Les premières critiques du pape Léon avait été exprimées au lendemain de la menace de Donald Trump d’éliminer la civilisation iranienne. Ce dernier a riposté sur Truth Social, que « le pape Léon est indulgent envers les crimes, désastreux en matière de politique étrangère » et « nuit à l’Église catholique ».
Le Souverain pontife a mis en garde contre les dérives possibles des systèmes démocratiques, évoquant le risque d’une « tyrannie majoritaire » dans une lettre publiée par le Vatican. S’adressant à des responsables lors de la session plénière de l’Académie pontificale des sciences sociales, qui se tient cette semaine à Rome, il a insisté sur la nécessité d’ancrer les démocraties dans des valeurs morales solides. Sans ce socle, a-t-il averti, elles pourraient basculer soit vers une domination de la majorité, soit vers un contrôle exercé par des élites économiques et technologiques.

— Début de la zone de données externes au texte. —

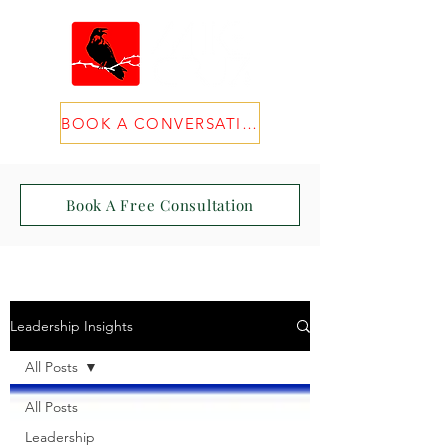
BOOK A CONVERSATION
Book A Free Consultation
Leadership Insights
All Posts
All Posts
Leadership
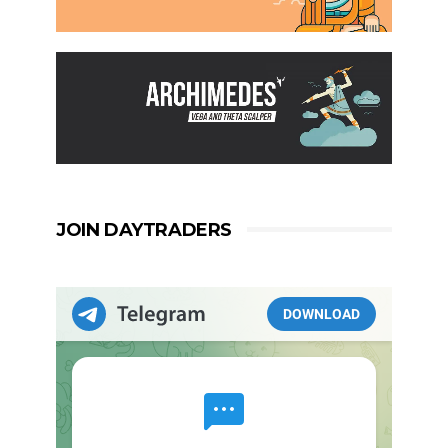
JOIN DAYTRADERS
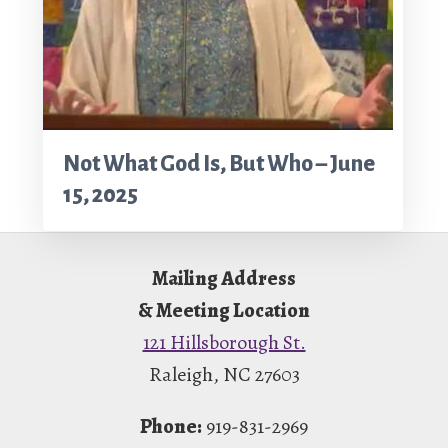
Not What God Is, But Who – June
15, 2025
Footer
Mailing Address
& Meeting Location
121 Hillsborough St.
Raleigh, NC 27603
Phone:
919-831-2969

« La démocratie ne reste toutefois saine que lorsqu’elle est enracinée dans la loi morale et dans une vision authentique de la personne humaine. Dépourvue de ce fondement, elle risque de devenir soit une tyrannie majoritaire, soit un masque dissimulant la domination des élites économiques et technologiques », a-t-il écrit.
Sans citer explicitement de pays, cette prise de position intervient dans un contexte de tensions croissantes avec le président américain. Ce dernier avait vivement attaqué le pontife sur les réseaux sociaux, l’accusant notamment de tolérer l’idée d’un Iran doté de l’arme nucléaire. Le pape a réaffirmé qu’il continuerait à dénoncer la guerre menée par Washington et ses alliés, estimant que sa mission spirituelle prime sur les considérations politiques.
La polémique s’est amplifiée après la diffusion par D. Trump d’une image générée par l’intelligence artificielle, le représentant en figure christique, rapidement supprimée face au tollé. L’épisode, précédé d’un message virulent contre le pape, a suscité de vives réactions au sein de la hiérarchie catholique et même parmi certains soutiens du président, dénonçant un geste jugé blasphématoire.
Dans sa lettre, le pape a rappelé que l’autorité politique devait être exercée au service du bien commun et non comme une fin en soi. Il a également insisté sur la nécessité de tempérance chez les dirigeants, seule à même de prévenir les abus de pouvoir. Face aux critiques, le vice-président américain a tenté d’apaiser les tensions, tout en suggérant que le Vatican devrait se concentrer sur son rôle moral.